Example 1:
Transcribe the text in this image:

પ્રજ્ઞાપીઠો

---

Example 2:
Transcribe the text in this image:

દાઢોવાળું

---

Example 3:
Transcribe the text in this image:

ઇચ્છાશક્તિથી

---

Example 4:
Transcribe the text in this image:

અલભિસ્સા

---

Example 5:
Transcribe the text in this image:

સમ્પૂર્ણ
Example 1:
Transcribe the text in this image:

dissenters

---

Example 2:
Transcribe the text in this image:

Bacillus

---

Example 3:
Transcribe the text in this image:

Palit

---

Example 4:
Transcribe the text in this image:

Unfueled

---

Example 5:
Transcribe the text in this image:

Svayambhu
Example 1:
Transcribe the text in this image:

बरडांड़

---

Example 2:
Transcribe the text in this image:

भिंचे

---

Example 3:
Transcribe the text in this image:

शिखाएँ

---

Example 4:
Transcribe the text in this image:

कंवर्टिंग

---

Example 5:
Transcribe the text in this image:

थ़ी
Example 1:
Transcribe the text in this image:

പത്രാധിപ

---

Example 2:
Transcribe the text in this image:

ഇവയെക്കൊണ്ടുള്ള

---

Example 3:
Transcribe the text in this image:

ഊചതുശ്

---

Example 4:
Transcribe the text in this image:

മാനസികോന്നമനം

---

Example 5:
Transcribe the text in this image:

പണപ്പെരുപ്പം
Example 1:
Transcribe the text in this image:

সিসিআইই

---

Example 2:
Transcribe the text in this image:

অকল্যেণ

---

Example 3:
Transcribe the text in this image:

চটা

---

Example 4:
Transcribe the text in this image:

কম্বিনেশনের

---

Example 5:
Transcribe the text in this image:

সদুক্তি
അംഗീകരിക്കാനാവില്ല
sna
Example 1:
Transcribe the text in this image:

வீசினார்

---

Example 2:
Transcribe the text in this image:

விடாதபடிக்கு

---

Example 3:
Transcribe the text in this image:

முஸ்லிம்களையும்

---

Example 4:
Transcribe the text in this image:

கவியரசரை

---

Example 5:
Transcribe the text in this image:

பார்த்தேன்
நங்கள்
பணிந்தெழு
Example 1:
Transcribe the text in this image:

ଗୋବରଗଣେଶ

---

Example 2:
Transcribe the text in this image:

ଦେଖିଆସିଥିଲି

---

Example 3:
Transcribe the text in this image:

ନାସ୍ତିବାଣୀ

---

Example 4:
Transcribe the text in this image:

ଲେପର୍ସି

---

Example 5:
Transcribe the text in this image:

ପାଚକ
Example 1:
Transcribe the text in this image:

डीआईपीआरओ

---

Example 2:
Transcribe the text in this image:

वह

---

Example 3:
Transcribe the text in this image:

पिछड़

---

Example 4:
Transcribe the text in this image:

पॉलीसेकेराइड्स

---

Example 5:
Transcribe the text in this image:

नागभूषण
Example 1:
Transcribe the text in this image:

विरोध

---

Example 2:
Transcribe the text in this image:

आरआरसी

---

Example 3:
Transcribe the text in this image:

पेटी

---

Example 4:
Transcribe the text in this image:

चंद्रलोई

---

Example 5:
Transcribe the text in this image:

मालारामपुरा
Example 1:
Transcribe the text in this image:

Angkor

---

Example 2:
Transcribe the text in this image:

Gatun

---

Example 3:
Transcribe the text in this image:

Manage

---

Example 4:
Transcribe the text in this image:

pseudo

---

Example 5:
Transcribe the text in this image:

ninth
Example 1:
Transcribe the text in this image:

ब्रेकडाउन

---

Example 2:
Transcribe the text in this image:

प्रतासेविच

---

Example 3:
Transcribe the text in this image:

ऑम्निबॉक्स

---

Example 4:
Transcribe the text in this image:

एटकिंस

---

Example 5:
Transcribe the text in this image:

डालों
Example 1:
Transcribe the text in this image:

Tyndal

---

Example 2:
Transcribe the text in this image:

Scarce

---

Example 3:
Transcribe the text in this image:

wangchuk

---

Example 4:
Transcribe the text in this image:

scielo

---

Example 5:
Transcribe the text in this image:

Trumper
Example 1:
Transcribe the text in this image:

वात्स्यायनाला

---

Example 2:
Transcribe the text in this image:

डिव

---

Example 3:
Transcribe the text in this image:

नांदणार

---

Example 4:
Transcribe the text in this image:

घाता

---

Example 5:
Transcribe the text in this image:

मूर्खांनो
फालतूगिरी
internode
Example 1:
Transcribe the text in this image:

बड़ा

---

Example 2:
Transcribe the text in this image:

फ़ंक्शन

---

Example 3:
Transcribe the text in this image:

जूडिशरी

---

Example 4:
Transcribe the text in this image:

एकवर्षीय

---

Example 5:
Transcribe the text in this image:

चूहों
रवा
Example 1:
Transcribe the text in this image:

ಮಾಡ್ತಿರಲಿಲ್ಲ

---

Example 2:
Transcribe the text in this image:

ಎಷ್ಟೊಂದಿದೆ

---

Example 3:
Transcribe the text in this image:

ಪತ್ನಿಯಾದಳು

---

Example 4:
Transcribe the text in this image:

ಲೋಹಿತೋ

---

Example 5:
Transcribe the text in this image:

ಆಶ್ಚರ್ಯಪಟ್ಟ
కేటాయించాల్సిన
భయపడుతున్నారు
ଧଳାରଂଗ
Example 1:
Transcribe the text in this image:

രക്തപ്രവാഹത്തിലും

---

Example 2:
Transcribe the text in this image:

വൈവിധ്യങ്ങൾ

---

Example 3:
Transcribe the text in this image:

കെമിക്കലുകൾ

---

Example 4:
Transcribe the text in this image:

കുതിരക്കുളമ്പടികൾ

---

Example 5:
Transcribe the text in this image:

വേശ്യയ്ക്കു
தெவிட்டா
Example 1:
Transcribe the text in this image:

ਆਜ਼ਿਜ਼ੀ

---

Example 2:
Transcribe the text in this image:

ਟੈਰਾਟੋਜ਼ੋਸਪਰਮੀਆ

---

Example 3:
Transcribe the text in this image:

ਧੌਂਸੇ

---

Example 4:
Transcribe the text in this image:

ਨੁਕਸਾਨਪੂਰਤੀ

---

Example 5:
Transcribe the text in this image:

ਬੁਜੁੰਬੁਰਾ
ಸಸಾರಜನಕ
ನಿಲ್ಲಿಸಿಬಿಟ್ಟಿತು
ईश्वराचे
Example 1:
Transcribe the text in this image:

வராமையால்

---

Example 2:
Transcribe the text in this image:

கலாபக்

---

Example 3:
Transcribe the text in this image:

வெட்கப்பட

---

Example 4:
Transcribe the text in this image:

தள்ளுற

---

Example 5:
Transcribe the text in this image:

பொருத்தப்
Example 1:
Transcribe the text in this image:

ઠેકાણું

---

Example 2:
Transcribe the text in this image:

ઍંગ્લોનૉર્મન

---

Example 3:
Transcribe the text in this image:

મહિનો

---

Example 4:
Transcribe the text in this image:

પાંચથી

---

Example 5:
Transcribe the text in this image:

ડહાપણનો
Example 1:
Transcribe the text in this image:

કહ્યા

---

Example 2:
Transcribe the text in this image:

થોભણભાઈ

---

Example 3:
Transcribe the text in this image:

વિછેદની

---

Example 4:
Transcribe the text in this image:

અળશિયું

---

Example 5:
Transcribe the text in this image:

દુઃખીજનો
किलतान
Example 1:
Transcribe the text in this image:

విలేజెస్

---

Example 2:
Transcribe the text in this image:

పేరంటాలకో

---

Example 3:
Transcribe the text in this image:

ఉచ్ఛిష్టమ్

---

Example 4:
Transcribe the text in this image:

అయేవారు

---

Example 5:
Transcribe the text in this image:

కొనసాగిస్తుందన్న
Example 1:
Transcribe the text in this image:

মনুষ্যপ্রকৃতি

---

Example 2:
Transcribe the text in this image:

◆ **Activity**
Copy out the material above in full.

◆ **Expected output**
Example 1:
Transcribe the text in this image:

પ્રજ્ઞાપીઠો

---

Example 2:
Transcribe the text in this image:

દાઢોવાળું

---

Example 3:
Transcribe the text in this image:

ઇચ્છાશક્તિથી

---

Example 4:
Transcribe the text in this image:

અલભિસ્સા

---

Example 5:
Transcribe the text in this image:

સમ્પૂર્ણ
Example 1:
Transcribe the text in this image:

dissenters

---

Example 2:
Transcribe the text in this image:

Bacillus

---

Example 3:
Transcribe the text in this image:

Palit

---

Example 4:
Transcribe the text in this image:

Unfueled

---

Example 5:
Transcribe the text in this image:

Svayambhu
Example 1:
Transcribe the text in this image:

बरडांड़

---

Example 2:
Transcribe the text in this image:

भिंचे

---

Example 3:
Transcribe the text in this image:

शिखाएँ

---

Example 4:
Transcribe the text in this image:

कंवर्टिंग

---

Example 5:
Transcribe the text in this image:

थ़ी
Example 1:
Transcribe the text in this image:

പത്രാധിപ

---

Example 2:
Transcribe the text in this image:

ഇവയെക്കൊണ്ടുള്ള

---

Example 3:
Transcribe the text in this image:

ഊചതുശ്

---

Example 4:
Transcribe the text in this image:

മാനസികോന്നമനം

---

Example 5:
Transcribe the text in this image:

പണപ്പെരുപ്പം
Example 1:
Transcribe the text in this image:

সিসিআইই

---

Example 2:
Transcribe the text in this image:

অকল্যেণ

---

Example 3:
Transcribe the text in this image:

চটা

---

Example 4:
Transcribe the text in this image:

কম্বিনেশনের

---

Example 5:
Transcribe the text in this image:

সদুক্তি
അംഗീകരിക്കാനാവില്ല
sna
Example 1:
Transcribe the text in this image:

வீசினார்

---

Example 2:
Transcribe the text in this image:

விடாதபடிக்கு

---

Example 3:
Transcribe the text in this image:

முஸ்லிம்களையும்

---

Example 4:
Transcribe the text in this image:

கவியரசரை

---

Example 5:
Transcribe the text in this image:

பார்த்தேன்
நங்கள்
பணிந்தெழு
Example 1:
Transcribe the text in this image:

ଗୋବରଗଣେଶ

---

Example 2:
Transcribe the text in this image:

ଦେଖିଆସିଥିଲି

---

Example 3:
Transcribe the text in this image:

ନାସ୍ତିବାଣୀ

---

Example 4:
Transcribe the text in this image:

ଲେପର୍ସି

---

Example 5:
Transcribe the text in this image:

ପାଚକ
Example 1:
Transcribe the text in this image:

डीआईपीआरओ

---

Example 2:
Transcribe the text in this image:

वह

---

Example 3:
Transcribe the text in this image:

पिछड़

---

Example 4:
Transcribe the text in this image:

पॉलीसेकेराइड्स

---

Example 5:
Transcribe the text in this image:

नागभूषण
Example 1:
Transcribe the text in this image:

विरोध

---

Example 2:
Transcribe the text in this image:

आरआरसी

---

Example 3:
Transcribe the text in this image:

पेटी

---

Example 4:
Transcribe the text in this image:

चंद्रलोई

---

Example 5:
Transcribe the text in this image:

मालारामपुरा
Example 1:
Transcribe the text in this image:

Angkor

---

Example 2:
Transcribe the text in this image:

Gatun

---

Example 3:
Transcribe the text in this image:

Manage

---

Example 4:
Transcribe the text in this image:

pseudo

---

Example 5:
Transcribe the text in this image:

ninth
Example 1:
Transcribe the text in this image:

ब्रेकडाउन

---

Example 2:
Transcribe the text in this image:

प्रतासेविच

---

Example 3:
Transcribe the text in this image:

ऑम्निबॉक्स

---

Example 4:
Transcribe the text in this image:

एटकिंस

---

Example 5:
Transcribe the text in this image:

डालों
Example 1:
Transcribe the text in this image:

Tyndal

---

Example 2:
Transcribe the text in this image:

Scarce

---

Example 3:
Transcribe the text in this image:

wangchuk

---

Example 4:
Transcribe the text in this image:

scielo

---

Example 5:
Transcribe the text in this image:

Trumper
Example 1:
Transcribe the text in this image:

वात्स्यायनाला

---

Example 2:
Transcribe the text in this image:

डिव

---

Example 3:
Transcribe the text in this image:

नांदणार

---

Example 4:
Transcribe the text in this image:

घाता

---

Example 5:
Transcribe the text in this image:

मूर्खांनो
फालतूगिरी
internode
Example 1:
Transcribe the text in this image:

बड़ा

---

Example 2:
Transcribe the text in this image:

फ़ंक्शन

---

Example 3:
Transcribe the text in this image:

जूडिशरी

---

Example 4:
Transcribe the text in this image:

एकवर्षीय

---

Example 5:
Transcribe the text in this image:

चूहों
रवा
Example 1:
Transcribe the text in this image:

ಮಾಡ್ತಿರಲಿಲ್ಲ

---

Example 2:
Transcribe the text in this image:

ಎಷ್ಟೊಂದಿದೆ

---

Example 3:
Transcribe the text in this image:

ಪತ್ನಿಯಾದಳು

---

Example 4:
Transcribe the text in this image:

ಲೋಹಿತೋ

---

Example 5:
Transcribe the text in this image:

ಆಶ್ಚರ್ಯಪಟ್ಟ
కేటాయించాల్సిన
భయపడుతున్నారు
ଧଳାରଂଗ
Example 1:
Transcribe the text in this image:

രക്തപ്രവാഹത്തിലും

---

Example 2:
Transcribe the text in this image:

വൈവിധ്യങ്ങൾ

---

Example 3:
Transcribe the text in this image:

കെമിക്കലുകൾ

---

Example 4:
Transcribe the text in this image:

കുതിരക്കുളമ്പടികൾ

---

Example 5:
Transcribe the text in this image:

വേശ്യയ്ക്കു
தெவிட்டா
Example 1:
Transcribe the text in this image:

ਆਜ਼ਿਜ਼ੀ

---

Example 2:
Transcribe the text in this image:

ਟੈਰਾਟੋਜ਼ੋਸਪਰਮੀਆ

---

Example 3:
Transcribe the text in this image:

ਧੌਂਸੇ

---

Example 4:
Transcribe the text in this image:

ਨੁਕਸਾਨਪੂਰਤੀ

---

Example 5:
Transcribe the text in this image:

ਬੁਜੁੰਬੁਰਾ
ಸಸಾರಜನಕ
ನಿಲ್ಲಿಸಿಬಿಟ್ಟಿತು
ईश्वराचे
Example 1:
Transcribe the text in this image:

வராமையால்

---

Example 2:
Transcribe the text in this image:

கலாபக்

---

Example 3:
Transcribe the text in this image:

வெட்கப்பட

---

Example 4:
Transcribe the text in this image:

தள்ளுற

---

Example 5:
Transcribe the text in this image:

பொருத்தப்
Example 1:
Transcribe the text in this image:

ઠેકાણું

---

Example 2:
Transcribe the text in this image:

ઍંગ્લોનૉર્મન

---

Example 3:
Transcribe the text in this image:

મહિનો

---

Example 4:
Transcribe the text in this image:

પાંચથી

---

Example 5:
Transcribe the text in this image:

ડહાપણનો
Example 1:
Transcribe the text in this image:

કહ્યા

---

Example 2:
Transcribe the text in this image:

થોભણભાઈ

---

Example 3:
Transcribe the text in this image:

વિછેદની

---

Example 4:
Transcribe the text in this image:

અળશિયું

---

Example 5:
Transcribe the text in this image:

દુઃખીજનો
किलतान
Example 1:
Transcribe the text in this image:

విలేజెస్

---

Example 2:
Transcribe the text in this image:

పేరంటాలకో

---

Example 3:
Transcribe the text in this image:

ఉచ్ఛిష్టమ్

---

Example 4:
Transcribe the text in this image:

అయేవారు

---

Example 5:
Transcribe the text in this image:

కొనసాగిస్తుందన్న
Example 1:
Transcribe the text in this image:

মনুষ্যপ্রকৃতি

---

Example 2:
Transcribe the text in this image:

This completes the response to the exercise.